• _WORK INSTRUCTION_: Render every line of the records below as a JSON array of strings, one string per line, skipping blank lines.

== DATA TO USE ==

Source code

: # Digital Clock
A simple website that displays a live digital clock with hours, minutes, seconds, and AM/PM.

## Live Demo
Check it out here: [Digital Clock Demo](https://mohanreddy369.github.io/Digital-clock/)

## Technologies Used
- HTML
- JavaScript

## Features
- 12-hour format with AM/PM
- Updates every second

===

• _WRITTEN REPLY_:
[
  "Source code",
  ": # Digital Clock",
  "A simple website that displays a live digital clock with hours, minutes, seconds, and AM/PM.",
  "## Live Demo",
  "Check it out here: [Digital Clock Demo](https://mohanreddy369.github.io/Digital-clock/)",
  "## Technologies Used",
  "- HTML",
  "- JavaScript",
  "## Features",
  "- 12-hour format with AM/PM",
  "- Updates every second"
]